I am recommending you donate funds to The American Red Cross. I have seen with my own eyes how important and effective the Red Cross is in helping people; they are in town this week tending to evacuees.

Please check with your company; many will match your contribution dollar for dollar.

Technorati tags: flood aid Hurricane Katrina

And it’s not just New Orleans.

Naturally, New Orleans is getting lots of attention. But the Mississippi Gulf Coast has been nearly erased by Katrina. WLBT TV posted a video shot from a helicopter this morning. The word “devastation” doesn’t seem to cover it, really.

If you have a moment, you should watch what television news coverage couldn’t capture when it happened.

As bad as the winds were, it was the incredible storm surge from Katrina pulled in from the gulf that managed to lift a couple of the floating casinos, take them across the beach, across highway 90, and drop on top of other buildings. (Well, any buildings that still existed.)

Brendan Loy (The Irish Trojan’s Blog) posted a link to a BBC-hosted story and video that will break your heart. And if it doesn’t break your heart in two, I wouldn’t want to know you.

New Orleans annihilated?

The Times Picayune, the paper of record for me growing up in the New Orleans area, has gone to an online edition-only today. In an article just posted titled, “Will New Orleans Survive?”, writer James Varney says:

On the southern fringe of New Orleans’ City Park there is a live oak with a branch that dips low, goes briefly underground, and comes up the other side still thriving.

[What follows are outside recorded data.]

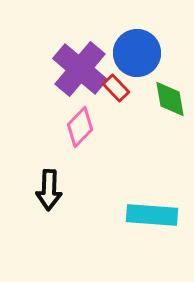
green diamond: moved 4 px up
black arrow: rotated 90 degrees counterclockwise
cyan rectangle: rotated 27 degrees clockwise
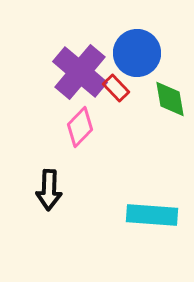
purple cross: moved 3 px down
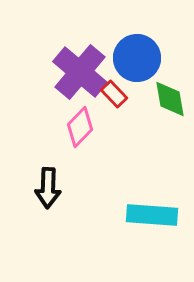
blue circle: moved 5 px down
red rectangle: moved 2 px left, 6 px down
black arrow: moved 1 px left, 2 px up
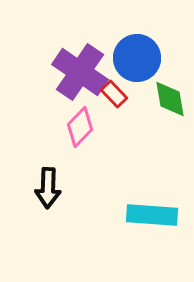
purple cross: rotated 6 degrees counterclockwise
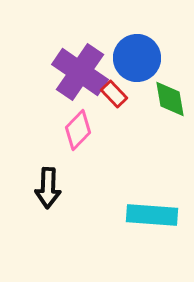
pink diamond: moved 2 px left, 3 px down
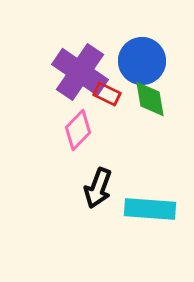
blue circle: moved 5 px right, 3 px down
red rectangle: moved 7 px left; rotated 20 degrees counterclockwise
green diamond: moved 20 px left
black arrow: moved 50 px right; rotated 18 degrees clockwise
cyan rectangle: moved 2 px left, 6 px up
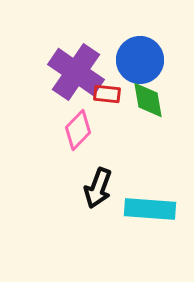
blue circle: moved 2 px left, 1 px up
purple cross: moved 4 px left
red rectangle: rotated 20 degrees counterclockwise
green diamond: moved 2 px left, 1 px down
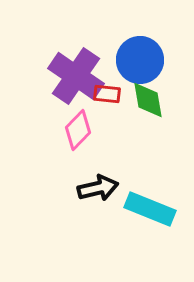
purple cross: moved 4 px down
black arrow: rotated 123 degrees counterclockwise
cyan rectangle: rotated 18 degrees clockwise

It’s ancient and gnarled, this tree, and filtered sunglight slants through its crown at dusk. It’s a sublime thing.

When we talk about these majestic items that dot New Orleans’ landscape we say, “is,” but we may mean, “was.” The reports are still scattered, the news from the ground still incomplete, but Hurricane Katrina may have annihilated New Orleans.

It looks bad to everyone. “It’s impossible for us to say how many structures can be salvaged,” Gov. Kathleen Blanco said late Tuesday. But can the birthplace of jazz truly be wiped from the face of the earth?

New Orleans may yet surprise. Too often the city is written off as a whiskey nirvana, where one guzzles Pimms cups at Napoleon House in the French Quarter at night, and eggs and grits at the Camellia Grill in the Riverbend at sunrise.

The rest of the article is good reading because it touches on a lot of reasons why I’m pretty sure the city will surprise again int he face of Katrina’s devastation. People and the cities they inhabit are remarkably resilient. When faced with insurmountable tasks, people, in general, will find a way over, around or through.

The very history of south Louisiana — and New Orleans in particular — is a testament to surviving.

It’s events like this that remind people they are people first, Orleanians second, and skin color somewhere down the line. Substitute another city for New Orleans and I believe the same could be said for any other city under such dire conditions.

Katrina, the monster.

I’ve been through many hurricanes. This is going to sound weird, but some of my fondest memories of childhood are from hurricanes. My childhood home was a former turn-of-the-century Catholic rectory that was built to withstand the gulf’s hurricanes. So, when the hurricanes came to the Gulf south, family and friends camped out at our house. To the kids, that meant flashlights for everyone and sleeping on the floor. As a kid, how could it get any better than that?

But here in Big People Land, I have quite a different opinion of hurricanes. The devastation Katrina caused leaves me at a loss for words. From New Orleans through the Mississippi Gulf Coast, the destruction is impossible to comprehend.

Here are a few links for you to visit if you have a moment. And say a prayer for the people along the gulf coast if you are so inclined:

Josh Britton

The Irish Trojan’s Blog

Video interview with New Orleans Mayor Ray Nagin Monday night.

Times Picayune newspaper online (print edition was cancelled)

Time Picayune blog

WDSU TV

WWL TV

WLBT TV

I’m still trying to contact family and friends.